Now, the middle-class is turning on itself, fighting over the last few slices of the cake that the super-rich haven’t devoured – yet.
It’s time we had a new deal for Connecticut.
Our union, Council 4, launched our Campaign for the Middle Class to restore our fundamental values about an honest day’s pay for an honest day’s work, to return the focus to investing in people – not just in corporations – and to make economic security possible once again.
As the Governor and policy makers begin to debate how we reinvent Connecticut, here are a few simple ideas:
· Stop slashing vital public structures. The first task of any job creation strategy must be to stop cutting jobs. That means making sure our cities and towns have the resources to fund the important services they provide. New Britain, for example, is set to lose $250 million in federal aid that supported special education programs. Without additional resources from the state legislature its likely these programs will collapse.

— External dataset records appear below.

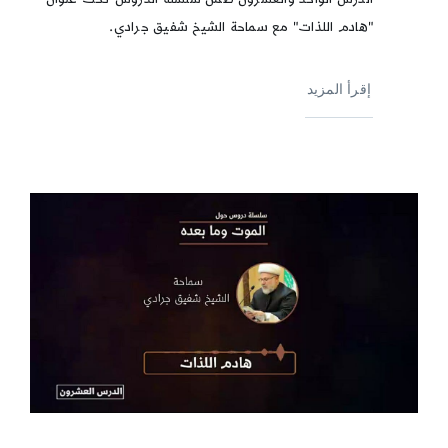
"هادم اللذات" مع سماحة الشيخ شفيق جرادي.
إقرأ المزيد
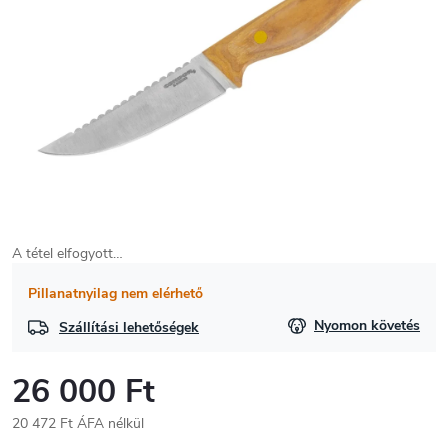
A tétel elfogyott…
Pillanatnyilag nem elérhető
Nyomon követés
Szállítási lehetőségek
26 000 Ft
20 472 Ft ÁFA nélkül
Egységár:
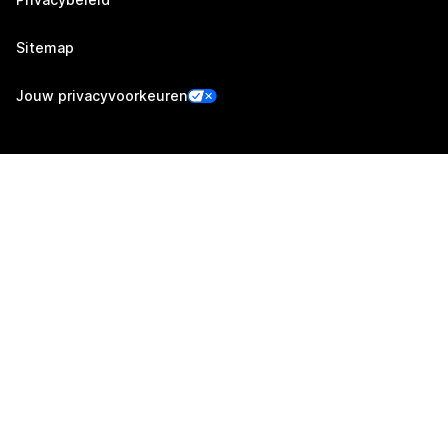
Sitemap
Jouw privacyvoorkeuren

· Better subsidized workforce training. A recent report showed that despite well-designed continuing education courses at community colleges – courses that are supposed to prepare workers for the green jobs of the future – students are not signing up. Why? Because they can’t afford it. People no longer have the discretionary income to take courses that will prepare them for the jobs of the future.
· Raise labor standards and improve enforcement. Connecticut’s consumers need more money in their pockets to spend on products and services in their local communities. One problem: Connecticut’s workers are not sharing in the wealth that is being created. We need legislation that will ensure the creation of good-paying, family-supporting jobs.
· Fix Connecticut’s aging infrastructure. We are not suffering from a lack of work or an inadequate supply of workers. We need to put our carpenters, laborers, and other tradesman to work repairing our roads, bridges and rebuilding schools. Cutting corporate taxes or doling out taxpayer subsidies to corporation is not a jobs plan. Putting people to work upgrading our infrastructure is a jobs plan.
This is a critical moment for the governor and the legislature. We believe they truly care about rebuilding the shattered middle class. But to succeed, they must abandon the foolish budget slashing that never worked in favor of smart spending to jump start the economy. That’s what got us out of the Great Depression and every single slowdown since then.
We can restore the American Dream, but only if we begin investing in and focusing on the worker, not just the corporation.
Sal Luciano is Executive Director of Council 4, a union representing 35,000 workers.